OPDRACHT 1: In wiens handen lag volgens de tekst over de NSMD-netwerkmeeting deze keer de organisatie van de bijeenkomst?
OPDRACHT 2: Verander in de tekst over de NSMD-netwerkmeeting "Amsterdam" in "Utrecht" en geef daarbij alles van "vierde netwerkbijeenkomst online.jpg" tot en met "training in netwerkanalyse." opnieuw weer.

TEKSTFRAGMENT:

═══

Gisteren reisde een groot deel van het NSMD-consortium naar de toekomst: het is 2030, het project is afgelopen en je bent behandelend psycholoog, zo luidde de stelling. Wat heb je nodig om je patiënten te behandelen op basis van een op maat gemaakt symptoomnetwerk? 

vierde netwerkbijeenkomst online.jpg

Dit keer was de organisatie van de periodieke NSMD-netwerkmeeting in handen van ‘Maastricht’. Anita Jansen, Anne Roefs en Carolien Martijn kozen voor een ‘ouderwetse’ online bijeenkomst om reistijd te besparen voor de groep en omdat een deel elkaar vorige week nog trof in Amsterdam voor een live tweedaagse training in netwerkanalyse.

═══

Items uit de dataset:
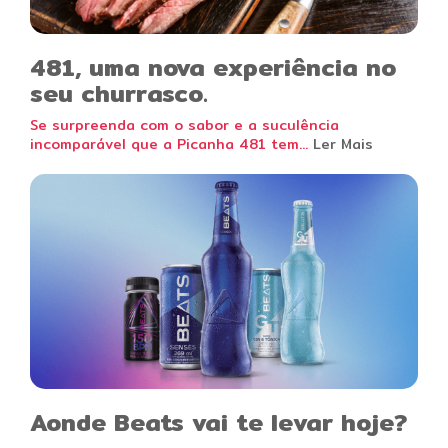
481, uma nova experiência no
seu churrasco.
Se surpreenda com o sabor e a suculência
incomparável que a Picanha 481 tem...
Ler Mais
Aonde Beats vai te levar hoje?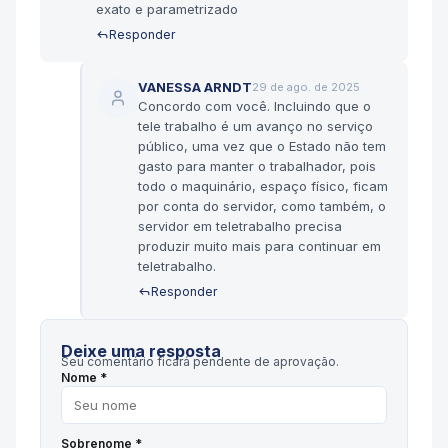
exato e parametrizado
Responder
VANESSA ARNDT
29 de ago. de 2025
Concordo com você. Incluindo que o
tele trabalho é um avanço no serviço
público, uma vez que o Estado não tem
gasto para manter o trabalhador, pois
todo o maquinário, espaço físico, ficam
por conta do servidor, como também, o
servidor em teletrabalho precisa
produzir muito mais para continuar em
teletrabalho.
Responder
Deixe uma resposta
Seu comentário ficará pendente de aprovação.
Nome *
Sobrenome *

═══

UITWERKING 1: In handen van ‘Maastricht’.

UITWERKING 2:
vierde netwerkbijeenkomst online.jpg

Dit keer was de organisatie van de periodieke NSMD-netwerkmeeting in handen van ‘Maastricht’. Anita Jansen, Anne Roefs en Carolien Martijn kozen voor een ‘ouderwetse’ online bijeenkomst om reistijd te besparen voor de groep en omdat een deel elkaar vorige week nog trof in Utrecht voor een live tweedaagse training in netwerkanalyse.